Just look at Facebook’s sentiment approach and Hunch’s and it’s clear that 5-star and -1/0/+1 are still in play in designating positivity and negativity — just arranged differently visually on the page but functionally still the same. Sentiment and recommendations predicated along these lines are still open to flaws and lack of precision when it comes to capturing ambiguity, neutralities, underlying perceptions and values, intent and maybes.
The algorithm’s behind them are still……….not as smart or as person-specific or as granular or as holistic as what 360-2020 aims towards. Here’s what Andrew Keen, author of The Cult of the Amateur, says about Hunch and the tech sector’s attempts to understand online intent:
Divining intent has always been the Holy Grail of academics, doctors, marketers, and snake-oil salesmen. At the beginning of the 20th century, Sigmund Freud founded the school of psychoanalysis, a science of intentionality based on interpretation of dreams.

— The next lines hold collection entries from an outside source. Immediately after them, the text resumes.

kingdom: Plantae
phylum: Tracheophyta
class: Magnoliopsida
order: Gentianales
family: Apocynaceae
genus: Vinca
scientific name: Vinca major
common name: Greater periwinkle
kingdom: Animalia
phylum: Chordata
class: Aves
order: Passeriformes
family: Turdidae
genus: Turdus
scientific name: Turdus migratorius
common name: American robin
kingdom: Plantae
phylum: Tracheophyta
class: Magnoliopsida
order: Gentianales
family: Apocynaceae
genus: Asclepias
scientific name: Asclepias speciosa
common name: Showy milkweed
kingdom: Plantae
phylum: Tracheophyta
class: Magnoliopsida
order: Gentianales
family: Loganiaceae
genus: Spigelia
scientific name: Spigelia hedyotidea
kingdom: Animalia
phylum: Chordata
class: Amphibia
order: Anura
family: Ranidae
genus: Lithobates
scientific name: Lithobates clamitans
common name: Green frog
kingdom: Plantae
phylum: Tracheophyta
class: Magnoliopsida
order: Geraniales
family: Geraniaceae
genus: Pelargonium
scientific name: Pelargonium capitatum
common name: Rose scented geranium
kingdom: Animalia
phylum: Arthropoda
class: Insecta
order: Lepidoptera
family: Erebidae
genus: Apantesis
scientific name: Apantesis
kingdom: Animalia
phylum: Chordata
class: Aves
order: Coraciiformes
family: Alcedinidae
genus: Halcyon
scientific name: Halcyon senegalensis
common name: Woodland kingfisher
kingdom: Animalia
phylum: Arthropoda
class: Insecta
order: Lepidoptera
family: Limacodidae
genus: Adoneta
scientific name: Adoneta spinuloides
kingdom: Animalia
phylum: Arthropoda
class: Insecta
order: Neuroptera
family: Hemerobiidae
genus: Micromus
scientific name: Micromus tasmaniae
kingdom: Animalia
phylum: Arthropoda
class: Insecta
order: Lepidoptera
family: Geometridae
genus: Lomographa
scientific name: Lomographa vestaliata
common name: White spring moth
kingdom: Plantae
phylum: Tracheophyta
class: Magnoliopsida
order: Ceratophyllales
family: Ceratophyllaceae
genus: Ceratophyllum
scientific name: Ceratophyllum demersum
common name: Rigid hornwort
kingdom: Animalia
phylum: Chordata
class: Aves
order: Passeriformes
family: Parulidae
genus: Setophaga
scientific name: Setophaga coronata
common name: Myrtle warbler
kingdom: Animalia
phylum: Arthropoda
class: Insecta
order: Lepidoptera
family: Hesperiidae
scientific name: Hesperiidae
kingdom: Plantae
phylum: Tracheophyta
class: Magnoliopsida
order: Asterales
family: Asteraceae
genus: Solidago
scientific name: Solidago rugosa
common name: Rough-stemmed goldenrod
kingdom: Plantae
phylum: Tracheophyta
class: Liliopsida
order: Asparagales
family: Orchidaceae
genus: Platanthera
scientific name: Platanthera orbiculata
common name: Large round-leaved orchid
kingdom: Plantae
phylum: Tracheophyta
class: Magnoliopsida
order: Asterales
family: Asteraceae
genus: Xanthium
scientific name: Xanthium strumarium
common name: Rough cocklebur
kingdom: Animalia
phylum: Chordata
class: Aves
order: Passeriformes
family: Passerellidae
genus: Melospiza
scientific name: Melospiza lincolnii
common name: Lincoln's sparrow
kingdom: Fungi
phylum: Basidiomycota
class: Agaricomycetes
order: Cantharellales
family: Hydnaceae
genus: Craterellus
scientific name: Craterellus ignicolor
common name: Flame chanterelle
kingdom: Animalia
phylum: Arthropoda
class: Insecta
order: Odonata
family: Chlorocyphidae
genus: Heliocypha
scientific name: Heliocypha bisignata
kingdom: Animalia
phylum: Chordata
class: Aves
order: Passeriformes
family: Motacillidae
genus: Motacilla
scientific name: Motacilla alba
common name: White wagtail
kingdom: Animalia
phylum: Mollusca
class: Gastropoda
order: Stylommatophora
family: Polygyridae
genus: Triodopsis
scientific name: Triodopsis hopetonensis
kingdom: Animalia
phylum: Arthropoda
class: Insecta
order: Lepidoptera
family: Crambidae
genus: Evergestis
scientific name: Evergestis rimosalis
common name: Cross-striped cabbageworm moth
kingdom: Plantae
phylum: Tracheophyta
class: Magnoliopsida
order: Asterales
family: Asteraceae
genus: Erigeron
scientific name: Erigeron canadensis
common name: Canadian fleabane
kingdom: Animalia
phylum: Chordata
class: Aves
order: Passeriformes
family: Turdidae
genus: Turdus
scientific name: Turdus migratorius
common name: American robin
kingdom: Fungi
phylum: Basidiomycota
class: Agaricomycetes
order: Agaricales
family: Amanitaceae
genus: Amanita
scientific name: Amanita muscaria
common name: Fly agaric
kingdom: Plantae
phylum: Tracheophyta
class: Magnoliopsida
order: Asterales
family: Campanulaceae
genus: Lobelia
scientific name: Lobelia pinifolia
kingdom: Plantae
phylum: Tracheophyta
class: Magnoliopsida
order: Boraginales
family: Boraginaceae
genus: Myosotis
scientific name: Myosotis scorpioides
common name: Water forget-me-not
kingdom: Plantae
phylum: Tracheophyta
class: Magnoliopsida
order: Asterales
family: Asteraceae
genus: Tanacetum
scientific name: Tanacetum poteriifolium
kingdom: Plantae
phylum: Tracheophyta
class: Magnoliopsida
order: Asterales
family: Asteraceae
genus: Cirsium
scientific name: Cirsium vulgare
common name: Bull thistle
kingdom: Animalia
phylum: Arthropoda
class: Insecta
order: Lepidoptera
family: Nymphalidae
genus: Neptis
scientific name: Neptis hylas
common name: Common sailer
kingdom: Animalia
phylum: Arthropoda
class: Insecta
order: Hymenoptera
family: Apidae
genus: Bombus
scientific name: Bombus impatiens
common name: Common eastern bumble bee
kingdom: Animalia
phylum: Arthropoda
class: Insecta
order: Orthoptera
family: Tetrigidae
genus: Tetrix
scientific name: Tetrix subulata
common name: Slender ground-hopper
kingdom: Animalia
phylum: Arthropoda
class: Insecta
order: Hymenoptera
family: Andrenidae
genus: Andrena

And today, 100 years later, a new generation of quacks has founded a school of crowd-sourced intentionality.
The problem with Hunch is that it treats me as a crass consumer rather than as a complex human being. Web 2.0 algorithms might succeed at building search engines that are, at best, 50 percent accurate. As such, Hunch represents the intellectual bankruptcy of the Silicon Valley revolution that has attempted to replace real human expertise and knowledge with bad algorithms and even worse user-generated content.
There are ways to make the algorithms smarter whilst simultaneously complementing human complexity (particularly in linguistic, emotional and psychometric capture terms).